------ RECORDED DATA ------
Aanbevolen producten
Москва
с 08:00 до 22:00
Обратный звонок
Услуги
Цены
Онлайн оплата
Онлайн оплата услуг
------
*TASK GOAL*: Pull every line of text from the records above and reproduce each one without any change, keeping the original order.

*ANSWER TO THIS EXERCISE*:
Aanbevolen producten
Москва
с 08:00 до 22:00
Обратный звонок
Услуги
Цены
Онлайн оплата
Онлайн оплата услуг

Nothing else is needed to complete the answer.